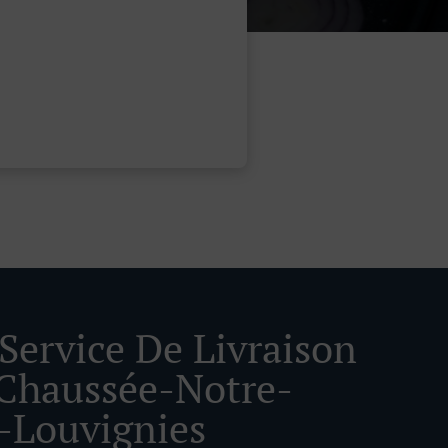
 Service De Livraison
Chaussée-Notre-
Louvignies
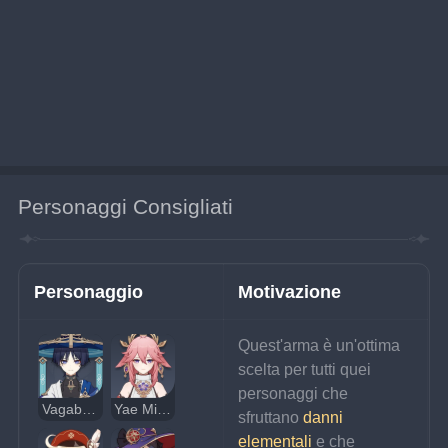
Personaggi Consigliati
Personaggio
Motivazione
Quest'arma è un'ottima 
scelta per tutti quei 
personaggi che 
Vagabondo
Yae Miko
sfruttano 
danni 
elementali
 e che 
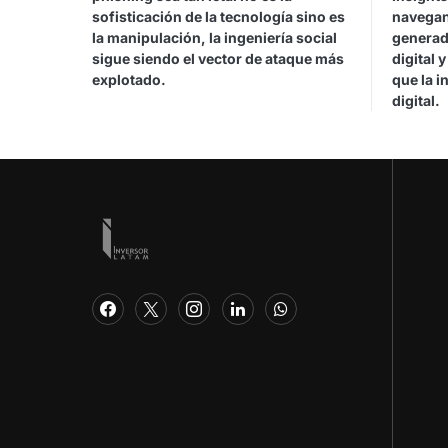
sofisticación de la tecnología sino es
navegan
la manipulación, la ingeniería social
generad
sigue siendo el vector de ataque más
digital 
explotado.
que la i
digital.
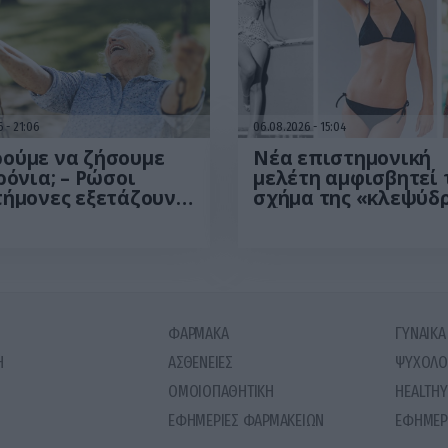
26
21:06
06.08.2026
15:04
ούμε να ζήσουμε
Νέα επιστημονική
ρόνια; – Ρώσοι
μελέτη αμφισβητεί 
τήμονες εξετάζουν
σχήμα της «κλεψύδρ
ωρητικά όρια της
Αυτό είναι το «ιδαν
ώπινης ζωής
γυναικείο σώμα
ΦΑΡΜΑΚΑ
ΓΥΝΑΙΚΑ
Η
ΑΣΘΕΝΕΙΕΣ
ΨΥΧΟΛΟ
ΟΜΟΙΟΠΑΘΗΤΙΚΗ
HEALTHY
ΕΦΗΜΕΡΙΕΣ ΦΑΡΜΑΚΕΙΩΝ
ΕΦΗΜΕΡ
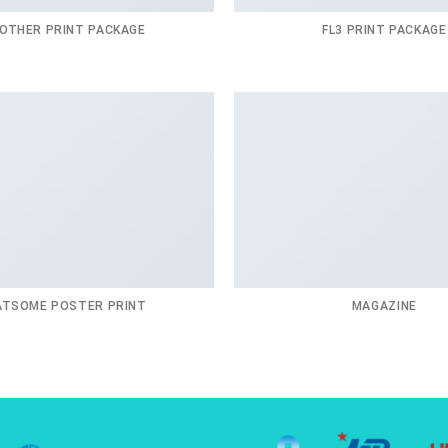
OTHER PRINT PACKAGE
FL3 PRINT PACKAGE
ATSOME POSTER PRINT
MAGAZINE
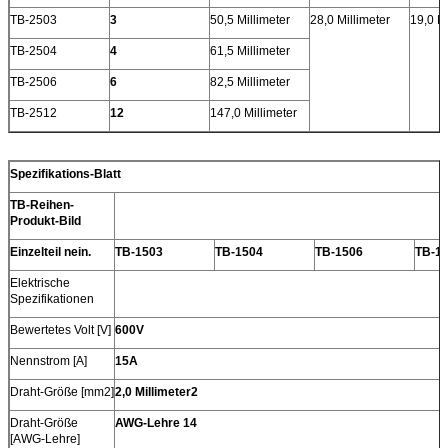
TB-2503
3
50,5 Millimeter
28,0 Millimeter
19,0 Mi
TB-2504
4
61,5 Millimeter
TB-2506
6
82,5 Millimeter
TB-2512
12
147,0 Millimeter
Spezifikations-Blatt
TB-Reihen-
Produkt-Bild
Einzelteil nein.
TB-1503
TB-1504
TB-1506
TB-1
Elektrische
Spezifikationen
Bewertetes Volt [V]
600V
Nennstrom [A]
15A
Draht-Größe [mm2]
2,0 Millimeter2
Draht-Größe
AWG-Lehre 14
[AWG-Lehre]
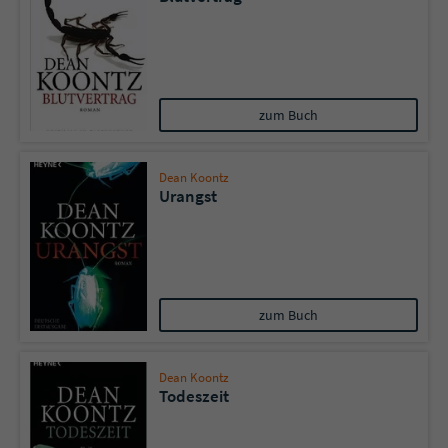
zum Buch
Dean Koontz
Urangst
zum Buch
Dean Koontz
Todeszeit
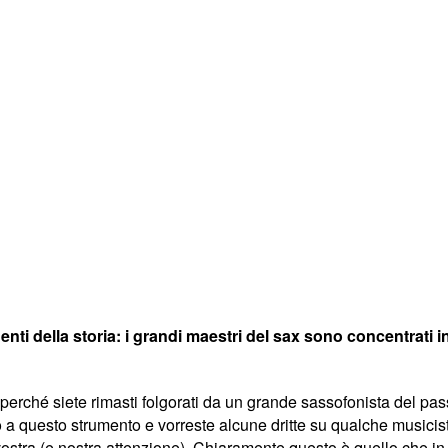
uenti della storia: i grandi maestri del sax sono concentrati i
è perché siete rimasti folgorati da un grande sassofonista del p
do a questo strumento e vorreste alcune dritte su qualche musici
 vostra (e nostra attenzione). Chiaramente questo è quello che i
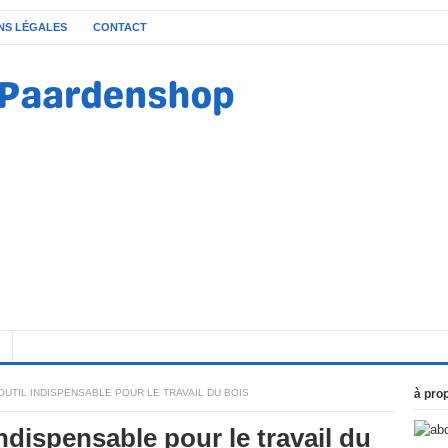
NS LÉGALES
CONTACT
 OUTIL INDISPENSABLE POUR LE TRAVAIL DU BOIS
à pro
indispensable pour le travail du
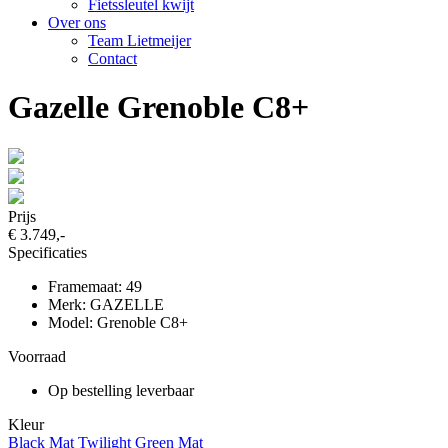
Fietssleutel kwijt
Over ons
Team Lietmeijer
Contact
Gazelle Grenoble C8+
Prijs
€ 3.749,-
Specificaties
Framemaat: 49
Merk: GAZELLE
Model: Grenoble C8+
Voorraad
Op bestelling leverbaar
Kleur
Black Mat
Twilight Green Mat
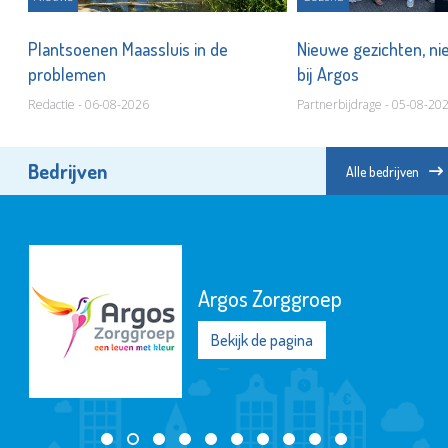
Plantsoenen Maassluis in de
Nieuwe gezichten, ni
problemen
bij Argos
Redactie - 06-08-2026
Partnerbijdrage - 05-08-20
Bedrijven
Alle bedrijven
Argos Zorggroep
Bekijk de pagina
——————————
▶ Required work
Each entry should come back exactly as written, with its pictures omitted.

▶ Response for this exercise
 Service De Livraison
Chaussée-Notre-
Louvignies
Personaggi Consigliati
Personaggio
Motivazione
Quest'arma è un'ottima 
scelta per tutti quei 
personaggi che 
Vagabondo
Yae Miko
sfruttano 
danni 
elementali
 e che 
sofisticación de la tecnología sino es
navegan
la manipulación, la ingeniería social
generad
sigue siendo el vector de ataque más
digital 
explotado.
que la i
digital.
26
21:06
06.08.2026
15:04
ούμε να ζήσουμε
Νέα επιστημονική
ρόνια; – Ρώσοι
μελέτη αμφισβητεί 
τήμονες εξετάζουν
σχήμα της «κλεψύδρ
ωρητικά όρια της
Αυτό είναι το «ιδαν
ώπινης ζωής
γυναικείο σώμα
ΦΑΡΜΑΚΑ
ΓΥΝΑΙΚΑ
Η
ΑΣΘΕΝΕΙΕΣ
ΨΥΧΟΛΟ
ΟΜΟΙΟΠΑΘΗΤΙΚΗ
HEALTHY
ΕΦΗΜΕΡΙΕΣ ΦΑΡΜΑΚΕΙΩΝ
ΕΦΗΜΕΡ
OTHER PRINT PACKAGE
FL3 PRINT PACKAGE
ATSOME POSTER PRINT
MAGAZINE
TB-2503
3
50,5 Millimeter
28,0 Millimeter
19,0 Mi
TB-2504
4
61,5 Millimeter
TB-2506
6
82,5 Millimeter
TB-2512
12
147,0 Millimeter
Spezifikations-Blatt
TB-Reihen-
Produkt-Bild
Einzelteil nein.
TB-1503
TB-1504
TB-1506
TB-1
Elektrische
Spezifikationen
Bewertetes Volt [V]
600V
Nennstrom [A]
15A
Draht-Größe [mm2]
2,0 Millimeter2
Draht-Größe
AWG-Lehre 14
[AWG-Lehre]
zum Buch
Dean Koontz
Urangst
zum Buch
Dean Koontz
Todeszeit
uenti della storia: i grandi maestri del sax sono concentrati i
è perché siete rimasti folgorati da un grande sassofonista del p
do a questo strumento e vorreste alcune dritte su qualche musici
 vostra (e nostra attenzione). Chiaramente questo è quello che i
NS LÉGALES
CONTACT
 OUTIL INDISPENSABLE POUR LE TRAVAIL DU BOIS
à pro
indispensable pour le travail du
Fietssleutel kwijt
Over ons
Team Lietmeijer
Contact
Gazelle Grenoble C8+
Prijs
€ 3.749,-
Specificaties
Framemaat: 49
Merk: GAZELLE
Model: Grenoble C8+
Voorraad
Op bestelling leverbaar
Kleur
Black Mat
Twilight Green Mat
Plantsoenen Maassluis in de
Nieuwe gezichten, ni
problemen
bij Argos
Redactie - 06-08-2026
Partnerbijdrage - 05-08-20
Bedrijven
Alle bedrijven
Argos Zorggroep
Bekijk de pagina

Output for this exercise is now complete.